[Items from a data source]
================

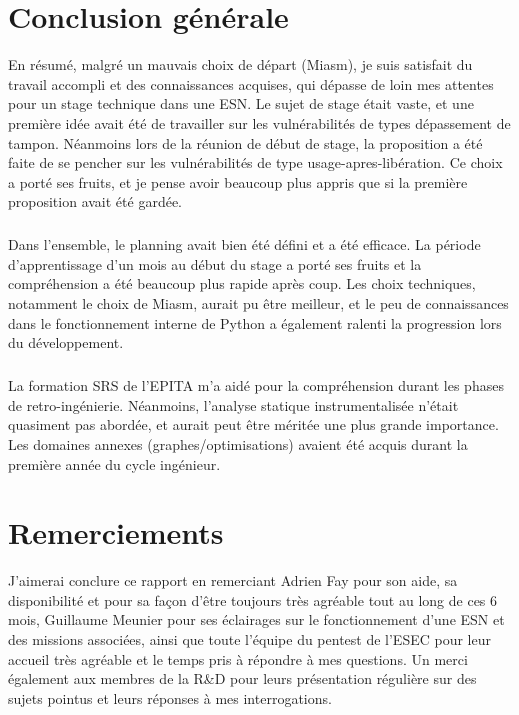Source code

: \section{Conclusion générale}
En résumé, malgré un mauvais choix de départ (Miasm), je suis satisfait du travail accompli et des connaissances acquises, qui dépasse de loin mes attentes pour un stage technique dans une ESN.
Le sujet de stage était vaste, et une première idée avait été de travailler sur les vulnérabilités de types dépassement de tampon. Néanmoins lors de la réunion de début de stage, la proposition a été
faite de se pencher sur les vulnérabilités de type usage-apres-libération. Ce choix a porté ses fruits, et je pense avoir beaucoup plus appris que si la première proposition avait été gardée.
\subparagraph{}
Dans l'ensemble, le planning avait bien été défini et a été efficace. La période d'apprentissage d'un mois au début du stage a porté ses fruits et la compréhension a été beaucoup plus rapide
après coup. Les choix techniques, notamment le choix de Miasm, aurait pu être meilleur, et le peu de connaissances dans le fonctionnement interne de Python a également ralenti la progression
lors du développement.
\subparagraph{}
La formation SRS de l'EPITA m'a aidé pour la compréhension durant les phases de retro-ingénierie. Néanmoins, l'analyse statique instrumentalisée n'était quasiment pas abordée, et aurait peut être
méritée une plus grande importance. Les domaines annexes (graphes/optimisations) avaient été acquis durant la première année du cycle ingénieur.

\section{Remerciements}
J'aimerai conclure ce rapport en remerciant Adrien Fay pour son aide, sa disponibilité et pour sa façon d'être toujours très agréable tout au long de ces 6 mois,
Guillaume Meunier pour ses éclairages sur le fonctionnement d'une ESN et des missions associées, ainsi que toute l'équipe du pentest de l'ESEC pour leur accueil très agréable et le temps
pris à répondre à mes questions. Un merci également aux membres de la R\&D pour leurs présentation régulière sur des sujets pointus et leurs réponses à mes interrogations.
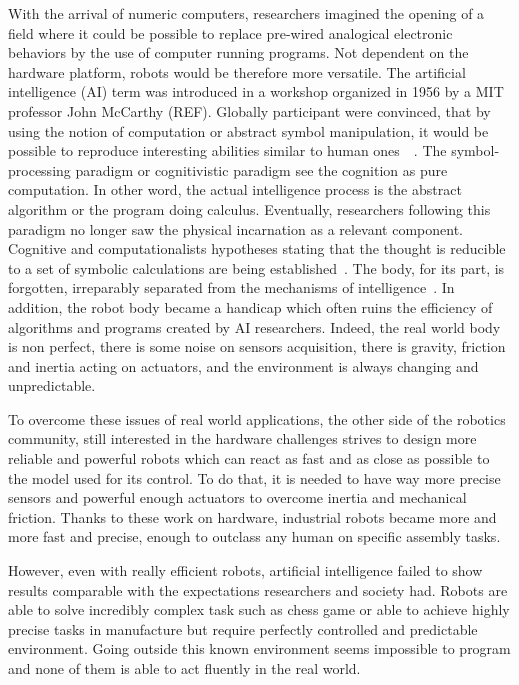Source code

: With the arrival of numeric computers, researchers imagined the opening of a field where it could be possible to replace pre-wired analogical electronic behaviors by the use of computer running programs. Not dependent on the hardware platform, robots would be therefore more versatile.
The artificial intelligence (AI) term was introduced in a workshop organized in 1956 by a MIT professor John McCarthy (REF). Globally participant were convinced, that by using the notion of computation or abstract symbol manipulation, it would be possible to reproduce interesting abilities similar to human ones~\cite{kaufmann1979machines}~\cite{haugeland1989artificial}. The symbol-processing paradigm or cognitivistic paradigm see the cognition as pure computation. In other word, the actual intelligence process is the abstract algorithm or the program doing calculus. Eventually, researchers following this paradigm no longer saw the physical incarnation as a relevant component. Cognitive and computationalists hypotheses stating that the thought is reducible to a set of symbolic calculations are being established~\cite{fodor1987psychosemantics}. The body, for its part, is forgotten, irreparably separated from the mechanisms of intelligence~\cite{kaplan2008corps}.
In addition, the robot body became a handicap which often ruins the efficiency of algorithms and programs created by AI researchers. Indeed, the real world body is non perfect, there is some noise on sensors acquisition, there is gravity, friction and inertia acting on actuators, and the environment is always changing and unpredictable.

To overcome these issues of real world applications, the other side of the robotics community, still interested in the hardware challenges strives to design more reliable and powerful robots which can react as fast and as close as possible to the model used for its control. To do that, it is needed to have way more precise sensors and powerful enough actuators to overcome inertia and mechanical friction. Thanks to these work on hardware, industrial robots became more and more fast and precise, enough to outclass any human on specific assembly tasks.

However, even with really efficient robots, artificial intelligence failed to show results comparable with the expectations researchers and society had. Robots are able to solve incredibly complex task such as chess game or able to achieve highly precise tasks in manufacture but require perfectly controlled and predictable environment. Going outside this known environment seems impossible to program and none of them is able to act fluently in the real world.

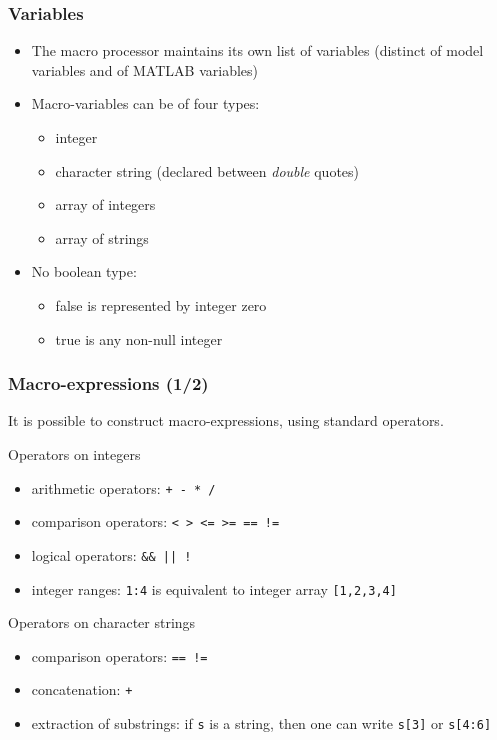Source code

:\documentclass{beamer}
\begin{document}
\begin{frame}
\frametitle{Variables}
\begin{itemize}
\item The macro processor maintains its own list of variables (distinct of model variables and of MATLAB variables)
\item Macro-variables can be of four types:
  \begin{itemize}
  \item integer
  \item character string (declared between \textit{double} quotes)
  \item array of integers
  \item array of strings
  \end{itemize}
\item No boolean type:
  \begin{itemize}
  \item false is represented by integer zero
  \item true is any non-null integer
  \end{itemize}
\end{itemize}
\end{frame}

\begin{frame}[fragile=singleslide]
  \frametitle{Macro-expressions (1/2)}
  It is possible to construct macro-expressions, using standard operators.
  \begin{block}{Operators on integers}
    \begin{itemize}
    \item arithmetic operators: \texttt{+ - * /}
    \item comparison operators: \texttt{< > <= >= == !=}
    \item logical operators: \verb+&& || !+
    \item integer ranges: \texttt{1:4} is equivalent to integer array \texttt{[1,2,3,4]}
    \end{itemize}
  \end{block}

  \begin{block}{Operators on character strings}
    \begin{itemize}
    \item comparison operators: \texttt{== !=}
    \item concatenation: \texttt{+}
    \item extraction of substrings: if \texttt{s} is a string, then one can write \texttt{s[3]} or \texttt{s[4:6]}
    \end{itemize}
  \end{block}
\end{frame}
\end{document}
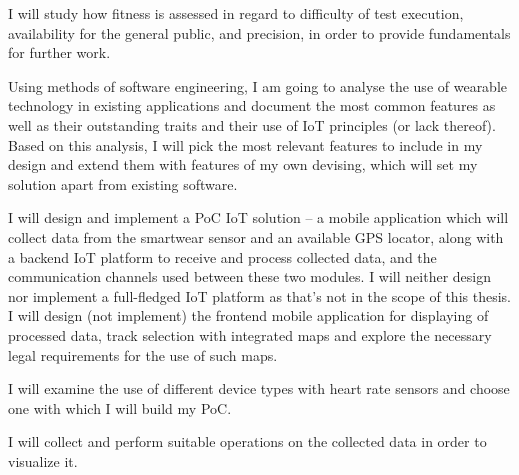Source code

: I will study how fitness is assessed in regard to difficulty of test execution, availability for the general public, and precision, in order to provide fundamentals for further work.

Using methods of software engineering, I am going to analyse the use of wearable technology in existing applications and document the most common features as well as their outstanding traits and their use of IoT principles (or lack thereof).
Based on this analysis, I will pick the most relevant features to include in my design and extend them with features of my own devising, which will set my solution apart from existing software.

I will design and implement a PoC IoT solution -- a mobile application which will collect data from the smartwear sensor and an available GPS locator, along with a backend IoT platform to receive and process collected data, and the communication channels used between these two modules.
I will neither design nor implement a full-fledged IoT platform as that's not in the scope of this thesis.
I will design (not implement) the frontend mobile application for displaying of processed data, track selection with integrated maps and explore the necessary legal requirements for the use of such maps.

I will examine the use of different device types with heart rate sensors and choose one with which I will build my PoC.

I will collect and perform suitable operations on the collected data in order to visualize it.
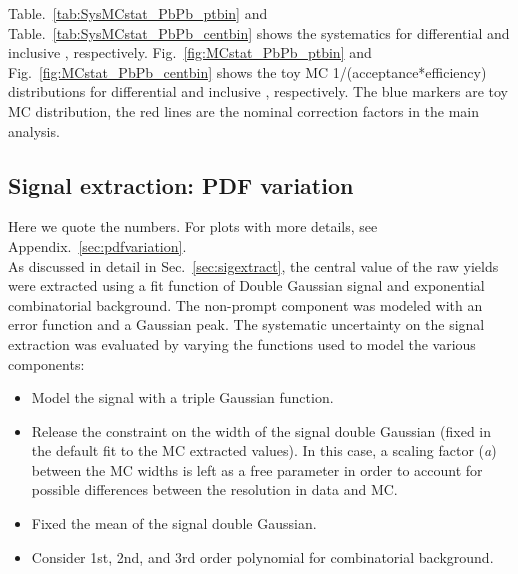 Table.~\ref{tab:SysMCstat_PbPb_ptbin} and Table.~\ref{tab:SysMCstat_PbPb_centbin} shows the systematics for differential \pt and inclusive \pt, respectively.
Fig.~\ref{fig:MCstat_PbPb_ptbin} and Fig.~\ref{fig:MCstat_PbPb_centbin} shows the toy MC 1/(acceptance*efficiency) distributions for differential \pt and inclusive \pt, respectively. The blue markers are toy MC distribution, the red lines are the nominal correction factors in the main analysis.



\clearpage

\subsection{Signal extraction: PDF variation}
Here we quote the numbers. For plots with more details, see Appendix.~\ref{sec:pdfvariation}. \\
As discussed in detail in Sec.~\ref{sec:sigextract}, the central value of the raw yields were extracted using a fit function of Double Gaussian signal and exponential combinatorial background. The non-prompt component was modeled with an error function and a Gaussian peak. The systematic uncertainty on the signal extraction was evaluated by varying the functions used to model the various components:

\begin{itemize}
\item Model the signal with a triple Gaussian function.
\item Release the constraint on the width of the signal double Gaussian (fixed in the default fit to the MC extracted values). In this case, a scaling factor (\textit{a}) between the MC widths is left as a free parameter in order to account for possible differences between the resolution in data and MC.
\item Fixed the mean of the signal double Gaussian.
\item Consider 1st, 2nd, and 3rd order polynomial for combinatorial background.
\end{itemize}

================

Pull out every line in the data above that has the word "this".

■ TASK ANSWER
The artificial intelligence (AI) term was introduced in a workshop organized in 1956 by a MIT professor John McCarthy (REF). Globally participant were convinced, that by using the notion of computation or abstract symbol manipulation, it would be possible to reproduce interesting abilities similar to human ones~\cite{kaufmann1979machines}~\cite{haugeland1989artificial}. The symbol-processing paradigm or cognitivistic paradigm see the cognition as pure computation. In other word, the actual intelligence process is the abstract algorithm or the program doing calculus. Eventually, researchers following this paradigm no longer saw the physical incarnation as a relevant component. Cognitive and computationalists hypotheses stating that the thought is reducible to a set of symbolic calculations are being established~\cite{fodor1987psychosemantics}. The body, for its part, is forgotten, irreparably separated from the mechanisms of intelligence~\cite{kaplan2008corps}.
However, even with really efficient robots, artificial intelligence failed to show results comparable with the expectations researchers and society had. Robots are able to solve incredibly complex task such as chess game or able to achieve highly precise tasks in manufacture but require perfectly controlled and predictable environment. Going outside this known environment seems impossible to program and none of them is able to act fluently in the real world.
Based on this analysis, I will pick the most relevant features to include in my design and extend them with features of my own devising, which will set my solution apart from existing software.
I will neither design nor implement a full-fledged IoT platform as that's not in the scope of this thesis.
\item Release the constraint on the width of the signal double Gaussian (fixed in the default fit to the MC extracted values). In this case, a scaling factor (\textit{a}) between the MC widths is left as a free parameter in order to account for possible differences between the resolution in data and MC.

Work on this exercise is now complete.